Mortgage & money

Remortgage savings calculator

What switching deals actually saves, after fees and exit charges.

Outstanding balance£200,000
Remaining term20 yrs
Current rate6%
what you pay today (or the SVR you'd roll onto)
New deal rate4.5%
Arrangement fee
Monthly change
−£168/mo
£1,433 → £1,265
Saving over a 2-yr fix
£3,033
after the fee
Saving over a 5-yr fix
£9,081
after the fee
Fee break-even
6 mo
the £999 fee pays for itself
Monthly payment, current vs new
Current deal6% · 20 yrs£1,433
New deal4.5% · 20 yrs£1,265

Real deals vary by loan-to-value, credit history and lender — and leaving a fix early can trigger an early-repayment charge that dwarfs any saving, so check your ERC and exit fees before switching. Illustration only, not financial advice — assumes the same balance and term on both deals.

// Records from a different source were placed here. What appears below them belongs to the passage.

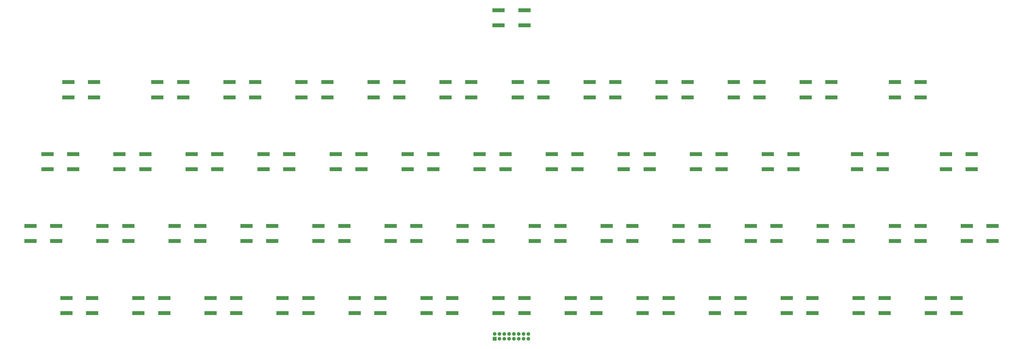
<source format=gbs>
G04 #@! TF.GenerationSoftware,KiCad,Pcbnew,(5.1.10)-1*
G04 #@! TF.CreationDate,2022-07-15T10:43:49-04:00*
G04 #@! TF.ProjectId,CoCo2SwitchBoard,436f436f-3253-4776-9974-6368426f6172,1.0*
G04 #@! TF.SameCoordinates,Original*
G04 #@! TF.FileFunction,Soldermask,Bot*
G04 #@! TF.FilePolarity,Negative*
%FSLAX46Y46*%
G04 Gerber Fmt 4.6, Leading zero omitted, Abs format (unit mm)*
G04 Created by KiCad (PCBNEW (5.1.10)-1) date 2022-07-15 10:43:49*
%MOMM*%
%LPD*%
G01*
G04 APERTURE LIST*
%ADD10O,1.000000X1.000000*%
%ADD11R,1.000000X1.000000*%
%ADD12R,3.200000X1.000000*%
G04 APERTURE END LIST*
D10*
X144449800Y-2030000D03*
X144449800Y-3300000D03*
X143179800Y-2030000D03*
X143179800Y-3300000D03*
X141909800Y-2030000D03*
X141909800Y-3300000D03*
X140639800Y-2030000D03*
X140639800Y-3300000D03*
X139369800Y-2030000D03*
X139369800Y-3300000D03*
X138099800Y-2030000D03*
X138099800Y-3300000D03*
X136829800Y-2030000D03*
X136829800Y-3300000D03*
X135559800Y-2030000D03*
D11*
X135559800Y-3300000D03*
D12*
X167400000Y64500000D03*
X160600000Y64500000D03*
X160600000Y60500000D03*
X167400000Y60500000D03*
X247900000Y64500000D03*
X241100000Y64500000D03*
X241100000Y60500000D03*
X247900000Y60500000D03*
X29900000Y64500000D03*
X23100000Y64500000D03*
X23100000Y60500000D03*
X29900000Y60500000D03*
X224400000Y64500000D03*
X217600000Y64500000D03*
X217600000Y60500000D03*
X224400000Y60500000D03*
X143400000Y7500000D03*
X136600000Y7500000D03*
X136600000Y3500000D03*
X143400000Y3500000D03*
X143400000Y83500000D03*
X136600000Y83500000D03*
X136600000Y79500000D03*
X143400000Y79500000D03*
X57900000Y26500000D03*
X51100000Y26500000D03*
X51100000Y22500000D03*
X57900000Y22500000D03*
X190900000Y26500000D03*
X184100000Y26500000D03*
X184100000Y22500000D03*
X190900000Y22500000D03*
X119400000Y45500000D03*
X112600000Y45500000D03*
X112600000Y41500000D03*
X119400000Y41500000D03*
X205400000Y64500000D03*
X198600000Y64500000D03*
X198600000Y60500000D03*
X205400000Y60500000D03*
X124400000Y7500000D03*
X117600000Y7500000D03*
X117600000Y3500000D03*
X124400000Y3500000D03*
X266900000Y26500000D03*
X260100000Y26500000D03*
X260100000Y22500000D03*
X266900000Y22500000D03*
X110400000Y64500000D03*
X103600000Y64500000D03*
X103600000Y60500000D03*
X110400000Y60500000D03*
X148400000Y64500000D03*
X141600000Y64500000D03*
X141600000Y60500000D03*
X148400000Y60500000D03*
X100400000Y45500000D03*
X93600000Y45500000D03*
X93600000Y41500000D03*
X100400000Y41500000D03*
X238400000Y7500000D03*
X231600000Y7500000D03*
X231600000Y3500000D03*
X238400000Y3500000D03*
X105400000Y7500000D03*
X98600000Y7500000D03*
X98600000Y3500000D03*
X105400000Y3500000D03*
X247900000Y26500000D03*
X241100000Y26500000D03*
X241100000Y22500000D03*
X247900000Y22500000D03*
X152900000Y26500000D03*
X146100000Y26500000D03*
X146100000Y22500000D03*
X152900000Y22500000D03*
X76900000Y26500000D03*
X70100000Y26500000D03*
X70100000Y22500000D03*
X76900000Y22500000D03*
X186400000Y64500000D03*
X179600000Y64500000D03*
X179600000Y60500000D03*
X186400000Y60500000D03*
X86400000Y7500000D03*
X79600000Y7500000D03*
X79600000Y3500000D03*
X86400000Y3500000D03*
X24400000Y45500000D03*
X17600000Y45500000D03*
X17600000Y41500000D03*
X24400000Y41500000D03*
X114900000Y26500000D03*
X108100000Y26500000D03*
X108100000Y22500000D03*
X114900000Y22500000D03*
X195400000Y45500000D03*
X188600000Y45500000D03*
X188600000Y41500000D03*
X195400000Y41500000D03*
X81400000Y45500000D03*
X74600000Y45500000D03*
X74600000Y41500000D03*
X81400000Y41500000D03*
X214400000Y45500000D03*
X207600000Y45500000D03*
X207600000Y41500000D03*
X214400000Y41500000D03*
X67400000Y7500000D03*
X60600000Y7500000D03*
X60600000Y3500000D03*
X67400000Y3500000D03*
X19900000Y26500000D03*
X13100000Y26500000D03*
X13100000Y22500000D03*
X19900000Y22500000D03*
X62400000Y45500000D03*
X55600000Y45500000D03*
X55600000Y41500000D03*
X62400000Y41500000D03*
X176400000Y45500000D03*
X169600000Y45500000D03*
X169600000Y41500000D03*
X176400000Y41500000D03*
X91400000Y64500000D03*
X84600000Y64500000D03*
X84600000Y60500000D03*
X91400000Y60500000D03*
X257400000Y7500000D03*
X250600000Y7500000D03*
X250600000Y3500000D03*
X257400000Y3500000D03*
X219400000Y7500000D03*
X212600000Y7500000D03*
X212600000Y3500000D03*
X219400000Y3500000D03*
X48400000Y7500000D03*
X41600000Y7500000D03*
X41600000Y3500000D03*
X48400000Y3500000D03*
X53400000Y64500000D03*
X46600000Y64500000D03*
X46600000Y60500000D03*
X53400000Y60500000D03*
X95900000Y26500000D03*
X89100000Y26500000D03*
X89100000Y22500000D03*
X95900000Y22500000D03*
X157400000Y45500000D03*
X150600000Y45500000D03*
X150600000Y41500000D03*
X157400000Y41500000D03*
X129400000Y64500000D03*
X122600000Y64500000D03*
X122600000Y60500000D03*
X129400000Y60500000D03*
X261400000Y45500000D03*
X254600000Y45500000D03*
X254600000Y41500000D03*
X261400000Y41500000D03*
X181400000Y7500000D03*
X174600000Y7500000D03*
X174600000Y3500000D03*
X181400000Y3500000D03*
X29400000Y7500000D03*
X22600000Y7500000D03*
X22600000Y3500000D03*
X29400000Y3500000D03*
X133900000Y26500000D03*
X127100000Y26500000D03*
X127100000Y22500000D03*
X133900000Y22500000D03*
X38900000Y26500000D03*
X32100000Y26500000D03*
X32100000Y22500000D03*
X38900000Y22500000D03*
X171900000Y26500000D03*
X165100000Y26500000D03*
X165100000Y22500000D03*
X171900000Y22500000D03*
X43400000Y45500000D03*
X36600000Y45500000D03*
X36600000Y41500000D03*
X43400000Y41500000D03*
X237900000Y45500000D03*
X231100000Y45500000D03*
X231100000Y41500000D03*
X237900000Y41500000D03*
X162400000Y7500000D03*
X155600000Y7500000D03*
X155600000Y3500000D03*
X162400000Y3500000D03*
X200400000Y7500000D03*
X193600000Y7500000D03*
X193600000Y3500000D03*
X200400000Y3500000D03*
X72400000Y64500000D03*
X65600000Y64500000D03*
X65600000Y60500000D03*
X72400000Y60500000D03*
X209900000Y26500000D03*
X203100000Y26500000D03*
X203100000Y22500000D03*
X209900000Y22500000D03*
X138400000Y45500000D03*
X131600000Y45500000D03*
X131600000Y41500000D03*
X138400000Y41500000D03*
X228900000Y26500000D03*
X222100000Y26500000D03*
X222100000Y22500000D03*
X228900000Y22500000D03*
M02*

</source>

A remortgage is just replacing your current deal with a cheaper one — with a new lender, or via a “product transfer” with your existing one. The saving is driven by the rate gap on your remaining balance: dropping £180,000 of borrowing from 5.5% to 4.25% saves roughly £185 a month in interest at the start. The bigger the balance and the bigger the gap, the more switching is worth.

The comparison only means something net of costs. New deals often carry a product fee (commonly around £999), plus possible valuation and legal costs — though many remortgage deals include those for free. If you are leaving a fix early, an early repayment charge of 1–5% of the balance usually swamps any saving; the calculator lets you test it, but the usual answer is to wait and lock a new deal for the day the fix ends. Watch the fee-versus-rate trade-off too: on smaller balances a slightly higher rate with no fee often wins.

The one clearly expensive option is doing nothing. When a deal ends you roll onto the lender’s standard variable rate, typically 2–3 percentage points above the best available deals — £300 or more a month on a mid-sized balance. You can usually lock a new deal up to 6 months ahead, and if rates fall before completion you can generally re-select a cheaper one. Set the reminder; it is the highest-value admin in home ownership.

Common questions

When should I start looking to remortgage?

About 6 months before your current deal ends. Most lenders let you secure a new rate that far ahead, protecting you against rises while leaving you free to switch again if pricing improves. Leave it past the end date and you land on the standard variable rate, which is almost always the most expensive month-to-month option.

Is it worth paying an early repayment charge to switch?

Rarely, but do the sums: an ERC of, say, 3% on £180,000 is £5,400, so the new deal must save more than that (plus fees) over the period you’d otherwise be stuck. That usually needs a rate gap of well over a percentage point with a long time left on the old fix. The calculator nets it off for you.

Product transfer or full remortgage — which is better?

A product transfer (new deal, same lender) is faster and needs no legal work or full affordability check — useful if your circumstances have got harder to underwrite. A full remortgage to another lender means more paperwork but a wider market, and lenders reserve some of their best pricing for new customers. Check both; the difference is often real money.

Can I remortgage to borrow more?

Yes — many people raise money for home improvements or to consolidate debt when they switch. The extra borrowing goes through full affordability checks and pushes up your loan-to-value, which can worsen the rate on the whole loan. Consolidating short-term debt onto a 20-year mortgage can also turn cheap monthly payments into expensive total interest — check the lifetime figure, not just the monthly one.